Testability and Validity of WCAG 2.0: The Expertise Effect

Brajnik, G; Yesilada, Yeliz; Harper, Simon

doi:10.1145/1878803.1878813

Web Content Accessibility Guidelines 2.0 (WCAG 2.0) require that success criteria be tested by human inspection. Further, testability of WCAG 2.0 criteria is achieved if 80% of knowledgeable inspectors agree that the criteria has been met or not. In this paper we investigate the very core WCAG 2.0, being their ability to determine web content accessibility conformance. We conducted an empirical study to ascertain the testability of WCAG 2.0 success criteria when experts and non-experts evaluated four relatively complex web pages; and the differences between the two.
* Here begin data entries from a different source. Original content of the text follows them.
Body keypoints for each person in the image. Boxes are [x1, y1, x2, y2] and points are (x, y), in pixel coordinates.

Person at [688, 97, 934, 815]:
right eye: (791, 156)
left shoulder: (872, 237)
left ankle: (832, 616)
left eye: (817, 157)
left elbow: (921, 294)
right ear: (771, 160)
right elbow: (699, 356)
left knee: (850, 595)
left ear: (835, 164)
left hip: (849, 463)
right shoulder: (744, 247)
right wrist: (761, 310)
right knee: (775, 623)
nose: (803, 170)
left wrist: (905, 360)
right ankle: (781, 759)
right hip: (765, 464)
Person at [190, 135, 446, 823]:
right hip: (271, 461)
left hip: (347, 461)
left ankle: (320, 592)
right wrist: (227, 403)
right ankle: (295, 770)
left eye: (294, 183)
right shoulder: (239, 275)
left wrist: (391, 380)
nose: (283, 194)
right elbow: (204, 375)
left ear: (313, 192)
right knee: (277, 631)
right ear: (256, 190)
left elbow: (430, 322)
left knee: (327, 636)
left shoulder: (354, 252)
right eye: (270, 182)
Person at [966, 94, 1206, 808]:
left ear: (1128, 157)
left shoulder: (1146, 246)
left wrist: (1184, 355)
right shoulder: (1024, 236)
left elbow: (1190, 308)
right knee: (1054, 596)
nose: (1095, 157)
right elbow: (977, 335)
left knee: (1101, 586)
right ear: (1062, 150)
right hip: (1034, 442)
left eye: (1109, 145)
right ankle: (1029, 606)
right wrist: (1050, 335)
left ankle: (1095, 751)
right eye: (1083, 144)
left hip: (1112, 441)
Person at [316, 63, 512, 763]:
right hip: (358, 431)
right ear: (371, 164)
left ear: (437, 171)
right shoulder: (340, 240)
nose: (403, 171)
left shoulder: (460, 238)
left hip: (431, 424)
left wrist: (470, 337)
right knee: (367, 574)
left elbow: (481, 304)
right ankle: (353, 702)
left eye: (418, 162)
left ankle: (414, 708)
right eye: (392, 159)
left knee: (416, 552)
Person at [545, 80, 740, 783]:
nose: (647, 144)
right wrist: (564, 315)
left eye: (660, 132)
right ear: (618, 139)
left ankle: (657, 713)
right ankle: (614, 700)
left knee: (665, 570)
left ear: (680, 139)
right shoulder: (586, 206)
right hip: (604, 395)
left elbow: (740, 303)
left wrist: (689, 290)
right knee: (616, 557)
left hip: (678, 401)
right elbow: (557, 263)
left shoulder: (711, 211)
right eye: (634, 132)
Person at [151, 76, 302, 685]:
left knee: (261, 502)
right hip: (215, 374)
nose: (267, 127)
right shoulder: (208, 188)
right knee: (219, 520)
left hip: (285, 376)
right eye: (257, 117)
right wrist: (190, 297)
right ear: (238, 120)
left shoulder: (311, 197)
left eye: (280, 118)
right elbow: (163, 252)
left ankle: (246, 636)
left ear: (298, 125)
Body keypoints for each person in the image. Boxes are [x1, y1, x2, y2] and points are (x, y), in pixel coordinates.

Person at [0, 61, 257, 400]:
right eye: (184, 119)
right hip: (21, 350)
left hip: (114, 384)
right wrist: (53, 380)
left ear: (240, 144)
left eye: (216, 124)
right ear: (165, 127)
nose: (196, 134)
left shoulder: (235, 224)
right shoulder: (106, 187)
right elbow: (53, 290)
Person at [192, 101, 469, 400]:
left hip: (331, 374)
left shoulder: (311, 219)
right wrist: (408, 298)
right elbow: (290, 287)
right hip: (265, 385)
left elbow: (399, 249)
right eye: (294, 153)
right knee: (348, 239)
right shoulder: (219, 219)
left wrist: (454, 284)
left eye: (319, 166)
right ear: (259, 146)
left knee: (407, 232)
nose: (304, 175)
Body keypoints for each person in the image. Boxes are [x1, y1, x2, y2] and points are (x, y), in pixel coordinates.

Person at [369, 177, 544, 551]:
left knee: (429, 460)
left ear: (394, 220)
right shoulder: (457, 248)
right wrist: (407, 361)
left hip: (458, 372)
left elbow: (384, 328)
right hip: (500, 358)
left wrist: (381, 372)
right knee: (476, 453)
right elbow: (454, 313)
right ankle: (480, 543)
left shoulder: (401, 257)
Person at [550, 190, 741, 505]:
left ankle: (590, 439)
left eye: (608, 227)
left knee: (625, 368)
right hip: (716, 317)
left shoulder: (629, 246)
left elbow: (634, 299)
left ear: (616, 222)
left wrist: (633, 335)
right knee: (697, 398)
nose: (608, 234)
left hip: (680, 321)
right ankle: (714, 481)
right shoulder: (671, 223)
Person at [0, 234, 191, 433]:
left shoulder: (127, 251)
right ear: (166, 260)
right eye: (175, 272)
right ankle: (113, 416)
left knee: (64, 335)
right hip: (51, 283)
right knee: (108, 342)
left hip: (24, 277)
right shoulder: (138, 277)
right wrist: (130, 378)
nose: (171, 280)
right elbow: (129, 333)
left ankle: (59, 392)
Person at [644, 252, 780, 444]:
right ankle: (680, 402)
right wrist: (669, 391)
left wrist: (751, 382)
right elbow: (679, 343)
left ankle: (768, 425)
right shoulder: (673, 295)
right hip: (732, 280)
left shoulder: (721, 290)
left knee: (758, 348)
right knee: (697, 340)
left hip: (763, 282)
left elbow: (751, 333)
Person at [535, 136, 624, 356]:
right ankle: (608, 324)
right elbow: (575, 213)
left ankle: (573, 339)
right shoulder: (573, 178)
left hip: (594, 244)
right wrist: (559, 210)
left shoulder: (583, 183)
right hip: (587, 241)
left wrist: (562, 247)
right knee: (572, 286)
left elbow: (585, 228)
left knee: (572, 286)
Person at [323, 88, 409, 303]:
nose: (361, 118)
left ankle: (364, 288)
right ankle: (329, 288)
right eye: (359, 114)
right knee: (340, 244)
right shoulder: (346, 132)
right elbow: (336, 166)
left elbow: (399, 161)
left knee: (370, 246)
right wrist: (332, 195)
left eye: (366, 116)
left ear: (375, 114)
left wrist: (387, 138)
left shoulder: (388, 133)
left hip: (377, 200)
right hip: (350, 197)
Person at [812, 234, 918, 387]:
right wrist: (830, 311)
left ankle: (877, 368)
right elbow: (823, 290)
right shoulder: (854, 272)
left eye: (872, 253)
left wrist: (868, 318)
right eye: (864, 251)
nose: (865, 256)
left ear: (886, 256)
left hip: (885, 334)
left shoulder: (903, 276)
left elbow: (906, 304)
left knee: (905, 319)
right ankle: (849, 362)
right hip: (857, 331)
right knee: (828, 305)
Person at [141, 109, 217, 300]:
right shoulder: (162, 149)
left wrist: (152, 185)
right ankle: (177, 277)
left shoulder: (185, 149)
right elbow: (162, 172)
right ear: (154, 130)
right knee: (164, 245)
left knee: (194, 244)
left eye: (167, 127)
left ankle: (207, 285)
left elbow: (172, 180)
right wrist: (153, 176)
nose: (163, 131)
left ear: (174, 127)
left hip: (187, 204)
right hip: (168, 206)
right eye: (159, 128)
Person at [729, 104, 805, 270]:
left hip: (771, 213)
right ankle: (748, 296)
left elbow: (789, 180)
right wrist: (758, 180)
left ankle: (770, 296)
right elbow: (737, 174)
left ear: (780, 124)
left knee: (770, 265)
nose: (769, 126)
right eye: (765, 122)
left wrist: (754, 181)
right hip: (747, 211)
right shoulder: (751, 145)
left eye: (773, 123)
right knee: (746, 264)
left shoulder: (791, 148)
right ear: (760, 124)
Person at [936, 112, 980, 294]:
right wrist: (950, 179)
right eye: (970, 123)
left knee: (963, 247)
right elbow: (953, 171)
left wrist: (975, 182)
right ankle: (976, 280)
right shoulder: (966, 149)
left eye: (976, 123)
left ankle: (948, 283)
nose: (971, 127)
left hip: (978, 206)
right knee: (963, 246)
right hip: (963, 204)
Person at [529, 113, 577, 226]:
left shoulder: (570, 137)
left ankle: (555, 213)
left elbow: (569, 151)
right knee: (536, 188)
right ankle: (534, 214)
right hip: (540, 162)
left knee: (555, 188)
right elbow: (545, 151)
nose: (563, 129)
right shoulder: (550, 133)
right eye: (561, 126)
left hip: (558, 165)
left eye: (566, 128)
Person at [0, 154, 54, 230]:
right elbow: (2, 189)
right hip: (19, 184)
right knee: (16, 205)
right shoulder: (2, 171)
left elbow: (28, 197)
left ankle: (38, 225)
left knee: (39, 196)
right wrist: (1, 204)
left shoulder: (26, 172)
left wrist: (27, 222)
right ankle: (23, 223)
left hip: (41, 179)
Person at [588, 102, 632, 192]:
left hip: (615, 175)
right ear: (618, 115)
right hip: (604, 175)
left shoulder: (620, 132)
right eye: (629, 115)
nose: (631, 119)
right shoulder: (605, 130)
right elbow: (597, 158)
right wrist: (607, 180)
Further, we discuss the validity of the evaluations generated by these inspectors and look at the differences in validity due to expertise. In summary, our study, comprising 22 experts and 27 non-experts, shows that approximately 50% of success criteria fail to meet the 80% agreement threshold; experts produce 20% false positives and miss 32% of the true problems. We also compared the performance of experts against that of non-experts and found that agreement for the non-experts dropped by 6%, false positives reach 42% and false negatives 49%. This suggests that in many cases WCAG 2.0 conformance cannot be tested by human inspection to a level where it is believed that at least 80% of knowledgeable human evaluators would agree on the conclusion. Why experts fail to meet the 80% threshold and what can be done to help achieve this level are the subjects of further investigation.